プロパガンダ

 福島産の作物に対する風評被害は、いまも続いている。科学的な調査によって安全性は保障されているにもかかわらず、それはなかなか認知されない。そこで調査の結果をどれだけ丁寧に説明しても、大した効果はない。
 私は、次のような方法が有効ではないかと考える。たとえば、映画を作る。テーマは何でもよく、ヒーローアクションでも、サスペンスドラマでもよい。そういう娯楽大作を作って、その中の本筋とは全く関係ないところに、さりげなく、福島産の野菜は安全だ、という情報を、その根拠と共に入れておくのである。話の筋を追うことに夢中になっている観客は、その情報を意識しないが、記憶の中には残っている。そういう具合に、情報を紛れ込ませる技術が必要である。

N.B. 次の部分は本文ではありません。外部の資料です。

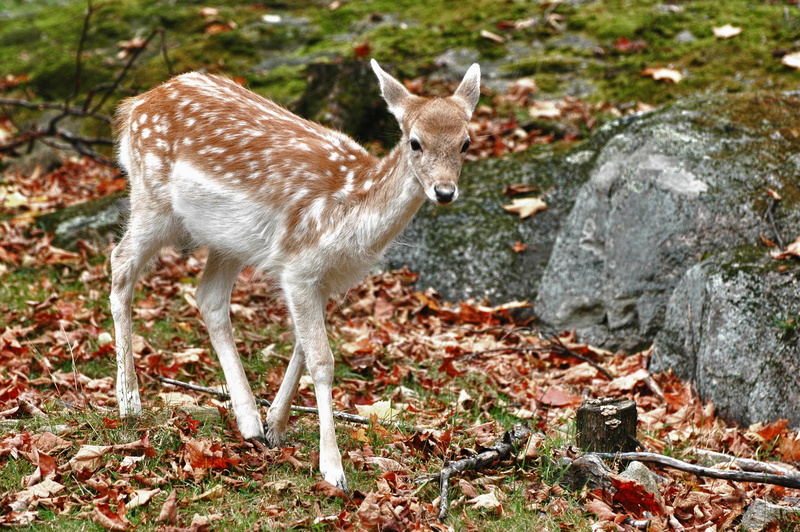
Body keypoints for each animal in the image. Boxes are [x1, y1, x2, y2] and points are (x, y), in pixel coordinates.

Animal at [110, 59, 480, 491]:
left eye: (466, 143)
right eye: (414, 142)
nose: (444, 191)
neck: (351, 218)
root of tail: (133, 106)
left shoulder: (325, 279)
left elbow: (303, 348)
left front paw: (276, 425)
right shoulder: (299, 268)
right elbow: (321, 359)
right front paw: (333, 469)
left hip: (228, 240)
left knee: (208, 298)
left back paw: (249, 421)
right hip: (152, 200)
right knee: (120, 264)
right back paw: (129, 403)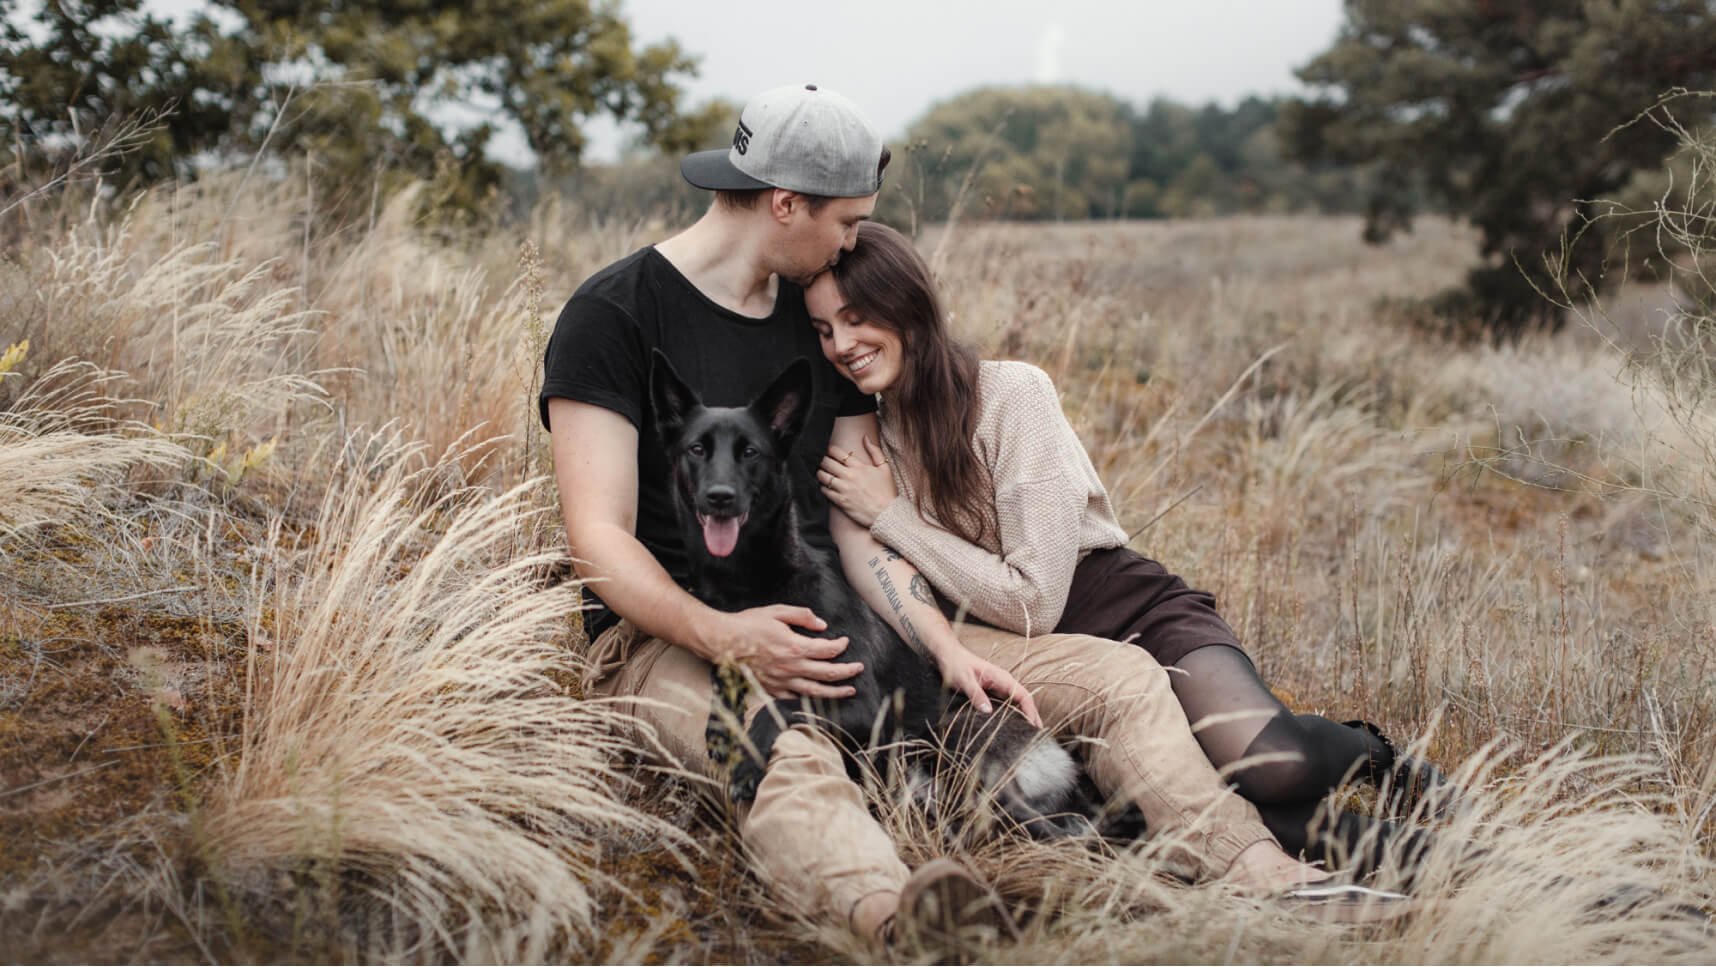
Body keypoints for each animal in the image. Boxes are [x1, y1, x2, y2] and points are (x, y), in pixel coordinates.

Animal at [648, 351, 1091, 833]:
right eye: (696, 449)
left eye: (750, 452)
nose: (719, 497)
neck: (754, 580)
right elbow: (728, 682)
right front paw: (723, 724)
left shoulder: (860, 704)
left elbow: (782, 704)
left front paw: (748, 759)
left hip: (953, 744)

 それはプロパガンダではないか、と言う人がいるかもしれない。そのとおりである。しかし、本当のことを言っているのだから問題はない。プロパガンダによって嘘の情報を広めることは問題だが、本当の情報を広めることには何の問題もない。だから、嘘をつかないようにする、ということも重要である。
 仏教ではこれを方便と言う。お寺では現世利益ということを盛んに言って、お守りを売ったり祈祷をあげたりしているが、あれは人を釣るための手段である。甘い言葉で人を引き寄せておいて、その中にさりげなく、仏の教えを紛れ込ませておくのである。そうすると、人の心の中にそれが自然と染み込んでゆくようになる。これが方便である。
 それも、現世利益が嘘であれば問題である。しかし仏の教えを信じることは、確実に現世利益をもたらすのだから、問題はない。つまり、方便は真実でなければならない。嘘は方便ではない。仏の教えは全て方便である。